_Texte à étudier:_
▬▬▬▬▬▬

Point de vue d’étudiants à l’occasion de la Coupe du monde des prépas au lycée Thiers:

Un match entre les sections féminines du PSG et l'ASSE (Wikimedias commons)

Encore un effort pour que les filles soient représentées à la Coupe du monde des prépas comme elles le sont par exemple aujourd’hui dans le football ! (Wikimedia Commons)

Qu’elles sont belles ces images de Coupe du monde des prépas ! De braves garçons, forts et gaillards, tels des chevaliers de la Table Ronde, s’affrontant héroïquement sous les regards attendris des demoiselles.

Ils se battent vaillamment, exaltant leur force physique, au centre de l’arène des gladiateurs, applaudis, acclamés et même admirés pour leurs grands exploits. Telle une armée de combattants devant sauver la patrie en danger au péril de leur vie, ils sont le dernier recours pour sauver l’honneur. Au bord de cette scène dantesque, les chères dames ne sont que d’humbles spectatrices, pareille à de sublimes statues enrichissant le décor de cette épique fresque.

▬▬▬▬▬▬

_Données fournies:_

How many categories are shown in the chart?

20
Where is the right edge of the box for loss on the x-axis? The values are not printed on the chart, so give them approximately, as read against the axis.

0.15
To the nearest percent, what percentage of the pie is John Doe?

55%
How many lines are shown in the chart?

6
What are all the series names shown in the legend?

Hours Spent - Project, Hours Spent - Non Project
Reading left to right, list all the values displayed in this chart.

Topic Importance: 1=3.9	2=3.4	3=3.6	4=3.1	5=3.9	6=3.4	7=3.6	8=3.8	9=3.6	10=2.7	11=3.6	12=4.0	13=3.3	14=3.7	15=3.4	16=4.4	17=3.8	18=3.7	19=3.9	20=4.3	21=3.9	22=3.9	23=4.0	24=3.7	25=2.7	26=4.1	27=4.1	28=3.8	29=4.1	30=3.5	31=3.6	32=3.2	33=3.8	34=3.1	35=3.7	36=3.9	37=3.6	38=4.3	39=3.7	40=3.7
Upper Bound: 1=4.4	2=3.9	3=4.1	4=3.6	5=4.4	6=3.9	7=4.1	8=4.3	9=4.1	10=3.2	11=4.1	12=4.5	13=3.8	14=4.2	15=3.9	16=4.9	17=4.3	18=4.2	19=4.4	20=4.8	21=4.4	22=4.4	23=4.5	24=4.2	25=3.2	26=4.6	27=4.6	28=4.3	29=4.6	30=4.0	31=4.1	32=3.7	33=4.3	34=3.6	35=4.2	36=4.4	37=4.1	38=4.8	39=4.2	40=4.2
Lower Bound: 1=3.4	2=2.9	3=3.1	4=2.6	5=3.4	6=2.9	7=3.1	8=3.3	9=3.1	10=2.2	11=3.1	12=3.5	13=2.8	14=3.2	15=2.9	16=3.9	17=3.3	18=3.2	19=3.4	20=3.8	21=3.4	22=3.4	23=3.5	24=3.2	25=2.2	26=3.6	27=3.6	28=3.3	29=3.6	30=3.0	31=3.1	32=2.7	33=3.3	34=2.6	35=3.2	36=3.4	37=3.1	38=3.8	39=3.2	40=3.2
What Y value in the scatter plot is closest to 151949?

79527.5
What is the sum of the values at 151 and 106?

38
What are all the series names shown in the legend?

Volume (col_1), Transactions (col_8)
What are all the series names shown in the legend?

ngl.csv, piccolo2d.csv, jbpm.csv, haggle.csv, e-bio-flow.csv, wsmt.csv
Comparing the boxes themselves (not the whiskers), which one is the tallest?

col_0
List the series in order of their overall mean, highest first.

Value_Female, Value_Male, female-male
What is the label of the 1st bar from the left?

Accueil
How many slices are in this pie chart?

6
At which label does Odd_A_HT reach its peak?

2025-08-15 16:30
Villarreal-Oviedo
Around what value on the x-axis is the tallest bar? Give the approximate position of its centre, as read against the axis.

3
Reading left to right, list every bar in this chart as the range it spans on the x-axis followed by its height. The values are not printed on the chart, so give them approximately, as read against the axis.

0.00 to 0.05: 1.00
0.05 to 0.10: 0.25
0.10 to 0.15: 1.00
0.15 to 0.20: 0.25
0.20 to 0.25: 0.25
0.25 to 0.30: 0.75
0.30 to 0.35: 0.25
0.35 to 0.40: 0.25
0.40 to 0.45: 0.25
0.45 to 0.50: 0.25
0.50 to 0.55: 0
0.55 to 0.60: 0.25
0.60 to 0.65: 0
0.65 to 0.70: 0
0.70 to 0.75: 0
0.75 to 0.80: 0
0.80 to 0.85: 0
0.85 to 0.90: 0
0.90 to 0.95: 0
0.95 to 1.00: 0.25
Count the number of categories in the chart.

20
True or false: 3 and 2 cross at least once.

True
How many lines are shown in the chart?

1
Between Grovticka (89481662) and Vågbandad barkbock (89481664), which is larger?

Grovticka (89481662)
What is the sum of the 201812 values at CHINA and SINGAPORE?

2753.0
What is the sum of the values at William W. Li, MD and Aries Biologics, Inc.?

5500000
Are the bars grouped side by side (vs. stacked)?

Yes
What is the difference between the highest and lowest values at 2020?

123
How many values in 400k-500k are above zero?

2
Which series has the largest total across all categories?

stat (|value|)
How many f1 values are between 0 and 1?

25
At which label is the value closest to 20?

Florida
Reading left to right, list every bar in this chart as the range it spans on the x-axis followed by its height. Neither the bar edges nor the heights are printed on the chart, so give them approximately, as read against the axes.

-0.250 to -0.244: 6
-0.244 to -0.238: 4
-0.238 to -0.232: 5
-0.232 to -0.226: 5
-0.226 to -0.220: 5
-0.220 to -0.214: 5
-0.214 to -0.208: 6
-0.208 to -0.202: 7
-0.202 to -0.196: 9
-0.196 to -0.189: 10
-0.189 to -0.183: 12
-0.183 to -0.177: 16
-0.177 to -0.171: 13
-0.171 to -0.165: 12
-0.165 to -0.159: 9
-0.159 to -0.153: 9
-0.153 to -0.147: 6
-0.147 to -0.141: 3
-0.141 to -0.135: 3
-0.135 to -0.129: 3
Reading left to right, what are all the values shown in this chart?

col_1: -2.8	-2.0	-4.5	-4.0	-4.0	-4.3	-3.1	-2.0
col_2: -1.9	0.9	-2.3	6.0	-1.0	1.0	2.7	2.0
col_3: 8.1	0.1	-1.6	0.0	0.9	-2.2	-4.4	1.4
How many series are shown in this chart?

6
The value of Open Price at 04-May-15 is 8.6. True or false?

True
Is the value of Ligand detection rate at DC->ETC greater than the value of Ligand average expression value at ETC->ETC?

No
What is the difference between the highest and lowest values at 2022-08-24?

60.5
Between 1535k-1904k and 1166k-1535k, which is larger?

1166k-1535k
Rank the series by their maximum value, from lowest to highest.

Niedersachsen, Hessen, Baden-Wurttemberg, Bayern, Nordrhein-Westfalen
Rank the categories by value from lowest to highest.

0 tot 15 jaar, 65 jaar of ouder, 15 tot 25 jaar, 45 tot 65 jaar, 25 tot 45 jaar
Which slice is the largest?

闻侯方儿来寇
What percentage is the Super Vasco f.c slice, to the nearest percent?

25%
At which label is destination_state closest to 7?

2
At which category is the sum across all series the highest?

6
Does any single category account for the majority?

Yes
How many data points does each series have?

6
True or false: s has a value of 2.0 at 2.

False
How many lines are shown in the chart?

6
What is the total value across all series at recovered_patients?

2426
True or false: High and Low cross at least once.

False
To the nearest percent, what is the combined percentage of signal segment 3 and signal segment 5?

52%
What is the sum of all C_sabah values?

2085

▬▬▬▬▬▬

_Consignes de l'exercice:_
Répondez brièvement à ces questions sur le texte à étudier.
(a) D'après la légende de la première image, quelles équipes disputent le match représenté ?
(b) Dans le paragraphe qui commence par « Qu'elles sont belles », à quels personnages les garçons sont-ils comparés ?
(c) Dans le dernier paragraphe, à quoi les dames sont-elles comparées ?
La liste n'a aucun lien avec le texte à étudier.

_Corrigé rédigé:_
(a) Les sections féminines du PSG et de l'ASSE.
(b) Aux chevaliers de la Table Ronde.
(c) À de sublimes statues qui enrichissent le décor de cette fresque épique.